St Lambert's is reputed to be the only Anglican church in Great Britain dedicated solely to Saint Lambert, a 7th century archbishop in Maastricht. Historically, there was a fountain or well in the churchyard which has since been covered over or culverted. The well, known as Halig-Keld, is thought to have possibly given rise to the name of the local wapentake - Hallikeld.

===Listed structures===
Besides the main structure of the church, which is grade I listed, there are three other listed structures in the churchyard;

- The two gateways and wall surrounding the church on the western and northern sides. They were built c. 15th century and are grade II listed
- The war memorial, grade II listed
- The tombstone of Francis Rund

==Parish and benefice==
The church is part of the Benefice of Benefice of Kirklington with Burneston, Wath and Pickhill. St Lambert's is the largest church in the benefice with the ability to seat 300 people. The church has recorded an average weekly attendance of 60 people in 2011, which had dropped to 35 by 2019.

==Clergy==
John Wilson, previously the headmaster of Westminster School, was the incumbent between 1622 and 1634. Wilson had also been the incumbent at nearby St Gregory's Church in Bedale.

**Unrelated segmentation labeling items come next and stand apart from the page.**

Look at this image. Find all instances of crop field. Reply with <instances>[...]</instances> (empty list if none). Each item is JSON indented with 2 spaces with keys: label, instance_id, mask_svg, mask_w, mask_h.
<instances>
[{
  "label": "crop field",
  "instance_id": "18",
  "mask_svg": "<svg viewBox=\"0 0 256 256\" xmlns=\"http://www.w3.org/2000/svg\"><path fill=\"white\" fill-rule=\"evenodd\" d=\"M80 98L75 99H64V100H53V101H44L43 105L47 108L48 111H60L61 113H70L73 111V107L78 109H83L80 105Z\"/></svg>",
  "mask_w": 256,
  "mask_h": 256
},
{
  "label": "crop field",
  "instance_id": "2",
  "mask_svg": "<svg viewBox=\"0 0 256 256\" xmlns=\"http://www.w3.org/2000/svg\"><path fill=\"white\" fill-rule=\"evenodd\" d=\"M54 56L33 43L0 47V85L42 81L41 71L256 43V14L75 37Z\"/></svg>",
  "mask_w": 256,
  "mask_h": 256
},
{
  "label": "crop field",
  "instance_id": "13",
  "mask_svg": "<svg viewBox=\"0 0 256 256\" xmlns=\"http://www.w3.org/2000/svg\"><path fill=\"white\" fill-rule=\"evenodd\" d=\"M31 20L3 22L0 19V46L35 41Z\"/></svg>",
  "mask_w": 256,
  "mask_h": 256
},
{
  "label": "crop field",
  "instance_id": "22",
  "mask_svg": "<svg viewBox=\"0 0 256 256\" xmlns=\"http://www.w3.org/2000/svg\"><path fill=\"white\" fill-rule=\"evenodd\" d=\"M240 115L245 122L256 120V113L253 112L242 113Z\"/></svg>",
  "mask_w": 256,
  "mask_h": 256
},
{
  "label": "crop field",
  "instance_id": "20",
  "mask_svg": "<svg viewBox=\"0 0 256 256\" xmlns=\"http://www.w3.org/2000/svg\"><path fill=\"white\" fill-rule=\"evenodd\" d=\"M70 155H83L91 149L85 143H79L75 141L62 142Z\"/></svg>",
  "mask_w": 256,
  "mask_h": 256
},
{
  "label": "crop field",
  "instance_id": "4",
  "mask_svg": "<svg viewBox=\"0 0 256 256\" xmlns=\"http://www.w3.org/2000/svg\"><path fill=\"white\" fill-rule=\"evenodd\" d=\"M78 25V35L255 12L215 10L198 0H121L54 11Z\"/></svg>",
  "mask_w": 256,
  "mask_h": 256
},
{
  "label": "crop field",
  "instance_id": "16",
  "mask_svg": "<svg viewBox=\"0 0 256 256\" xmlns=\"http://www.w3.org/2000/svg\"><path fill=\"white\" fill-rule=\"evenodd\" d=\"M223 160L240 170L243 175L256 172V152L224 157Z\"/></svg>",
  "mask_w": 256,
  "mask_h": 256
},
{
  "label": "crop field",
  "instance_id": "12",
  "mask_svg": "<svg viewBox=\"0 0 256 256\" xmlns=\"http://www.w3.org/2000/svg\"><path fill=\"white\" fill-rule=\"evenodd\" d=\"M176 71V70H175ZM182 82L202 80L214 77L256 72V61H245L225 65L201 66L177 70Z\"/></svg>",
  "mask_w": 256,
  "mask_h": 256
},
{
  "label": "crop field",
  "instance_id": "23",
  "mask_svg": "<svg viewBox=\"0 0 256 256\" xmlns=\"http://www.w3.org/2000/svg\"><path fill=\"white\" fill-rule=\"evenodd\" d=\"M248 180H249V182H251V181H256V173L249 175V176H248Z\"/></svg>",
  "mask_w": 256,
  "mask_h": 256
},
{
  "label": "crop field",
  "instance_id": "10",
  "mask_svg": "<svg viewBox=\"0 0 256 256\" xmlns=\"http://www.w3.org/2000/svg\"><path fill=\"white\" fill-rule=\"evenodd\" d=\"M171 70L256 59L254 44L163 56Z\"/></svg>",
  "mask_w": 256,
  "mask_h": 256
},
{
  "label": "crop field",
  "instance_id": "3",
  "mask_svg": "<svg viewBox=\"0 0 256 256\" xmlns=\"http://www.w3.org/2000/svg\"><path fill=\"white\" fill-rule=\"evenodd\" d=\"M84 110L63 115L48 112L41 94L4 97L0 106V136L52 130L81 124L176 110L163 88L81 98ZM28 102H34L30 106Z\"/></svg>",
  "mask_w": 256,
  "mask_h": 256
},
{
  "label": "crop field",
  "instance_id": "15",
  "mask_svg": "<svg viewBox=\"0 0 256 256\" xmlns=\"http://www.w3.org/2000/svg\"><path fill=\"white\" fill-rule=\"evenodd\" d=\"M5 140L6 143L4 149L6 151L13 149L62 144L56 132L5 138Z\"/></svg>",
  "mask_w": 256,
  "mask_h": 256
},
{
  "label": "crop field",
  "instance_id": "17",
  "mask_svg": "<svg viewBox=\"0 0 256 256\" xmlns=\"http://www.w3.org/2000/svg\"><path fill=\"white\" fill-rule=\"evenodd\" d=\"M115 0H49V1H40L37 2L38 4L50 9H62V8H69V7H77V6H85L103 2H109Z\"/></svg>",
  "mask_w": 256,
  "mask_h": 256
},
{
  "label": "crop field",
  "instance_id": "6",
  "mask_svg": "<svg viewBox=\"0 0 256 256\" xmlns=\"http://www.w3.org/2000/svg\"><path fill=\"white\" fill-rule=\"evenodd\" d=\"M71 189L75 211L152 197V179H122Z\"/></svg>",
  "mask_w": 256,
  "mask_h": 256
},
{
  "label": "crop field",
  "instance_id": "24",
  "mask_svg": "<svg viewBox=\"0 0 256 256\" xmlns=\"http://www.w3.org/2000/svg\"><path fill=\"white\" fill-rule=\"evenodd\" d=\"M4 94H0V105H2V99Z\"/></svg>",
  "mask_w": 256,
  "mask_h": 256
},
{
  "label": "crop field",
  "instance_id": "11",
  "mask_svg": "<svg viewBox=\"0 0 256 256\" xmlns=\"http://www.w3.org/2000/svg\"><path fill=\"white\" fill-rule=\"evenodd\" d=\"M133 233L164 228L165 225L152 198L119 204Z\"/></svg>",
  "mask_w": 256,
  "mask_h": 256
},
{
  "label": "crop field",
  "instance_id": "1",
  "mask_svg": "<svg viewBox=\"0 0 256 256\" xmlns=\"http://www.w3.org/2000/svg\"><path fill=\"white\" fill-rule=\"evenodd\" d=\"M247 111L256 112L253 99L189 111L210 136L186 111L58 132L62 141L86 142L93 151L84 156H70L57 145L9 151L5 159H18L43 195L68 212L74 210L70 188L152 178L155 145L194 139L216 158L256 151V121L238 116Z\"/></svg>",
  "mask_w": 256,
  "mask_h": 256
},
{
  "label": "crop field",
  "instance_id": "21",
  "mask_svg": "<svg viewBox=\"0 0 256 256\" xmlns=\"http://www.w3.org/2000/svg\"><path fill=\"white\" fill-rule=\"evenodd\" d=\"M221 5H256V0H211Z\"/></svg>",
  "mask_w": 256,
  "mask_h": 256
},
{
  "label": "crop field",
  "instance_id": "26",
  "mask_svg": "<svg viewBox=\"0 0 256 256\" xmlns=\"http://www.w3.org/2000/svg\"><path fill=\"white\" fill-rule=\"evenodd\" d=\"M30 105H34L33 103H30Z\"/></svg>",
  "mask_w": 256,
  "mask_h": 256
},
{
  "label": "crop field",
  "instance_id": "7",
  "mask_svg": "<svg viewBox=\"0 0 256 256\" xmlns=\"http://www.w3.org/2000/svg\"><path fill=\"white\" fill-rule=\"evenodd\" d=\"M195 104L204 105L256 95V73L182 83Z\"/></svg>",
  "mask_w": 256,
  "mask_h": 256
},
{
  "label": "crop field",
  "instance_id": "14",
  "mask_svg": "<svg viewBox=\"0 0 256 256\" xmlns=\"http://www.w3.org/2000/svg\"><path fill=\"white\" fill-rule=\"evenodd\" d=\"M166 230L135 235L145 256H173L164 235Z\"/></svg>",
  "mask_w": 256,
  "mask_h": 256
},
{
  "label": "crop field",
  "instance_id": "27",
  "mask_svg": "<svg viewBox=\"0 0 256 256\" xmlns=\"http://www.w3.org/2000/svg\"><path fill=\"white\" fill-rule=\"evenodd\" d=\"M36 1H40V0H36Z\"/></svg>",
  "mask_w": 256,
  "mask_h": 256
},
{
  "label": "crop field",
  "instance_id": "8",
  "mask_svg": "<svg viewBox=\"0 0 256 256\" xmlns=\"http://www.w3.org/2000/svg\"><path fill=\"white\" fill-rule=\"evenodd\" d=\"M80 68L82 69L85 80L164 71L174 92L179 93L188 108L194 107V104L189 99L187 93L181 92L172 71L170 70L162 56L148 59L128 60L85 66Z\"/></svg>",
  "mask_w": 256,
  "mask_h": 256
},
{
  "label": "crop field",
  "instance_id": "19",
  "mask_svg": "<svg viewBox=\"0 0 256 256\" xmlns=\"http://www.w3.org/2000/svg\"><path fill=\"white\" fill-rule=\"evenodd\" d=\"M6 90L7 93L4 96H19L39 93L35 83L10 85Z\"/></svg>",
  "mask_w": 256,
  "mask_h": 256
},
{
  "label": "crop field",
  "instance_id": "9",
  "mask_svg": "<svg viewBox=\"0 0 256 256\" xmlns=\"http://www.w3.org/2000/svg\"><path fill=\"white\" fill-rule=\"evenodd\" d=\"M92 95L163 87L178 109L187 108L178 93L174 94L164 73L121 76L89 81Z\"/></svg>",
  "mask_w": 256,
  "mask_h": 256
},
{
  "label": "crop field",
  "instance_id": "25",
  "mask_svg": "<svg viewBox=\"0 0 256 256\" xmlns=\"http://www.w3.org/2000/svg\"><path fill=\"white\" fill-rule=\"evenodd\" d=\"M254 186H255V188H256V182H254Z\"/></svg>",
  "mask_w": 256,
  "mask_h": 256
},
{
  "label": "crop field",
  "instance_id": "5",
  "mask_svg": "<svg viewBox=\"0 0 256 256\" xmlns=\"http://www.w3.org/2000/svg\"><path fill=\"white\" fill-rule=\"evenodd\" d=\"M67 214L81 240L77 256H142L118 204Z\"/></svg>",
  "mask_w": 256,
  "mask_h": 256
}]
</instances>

Between 1874 and 1919, the incumbent at St Lambert's was the Canon John Hartley, who won the Wimbledon men's singles tournament in 1879 and 1880. His opponent in the 1879 match, Vere St. Leger Goold, was later convicted of murder. The vicar won the semi-final on the Friday, went back to Burneston to conduct the Sunday services, tended to an ill parishioner on the Monday, and then went back to London on the Tuesday. He changed into his tennis whites on the slow train between Waterloo and Wimbledon. John Hartley is buried in the churchyard underneath the east window.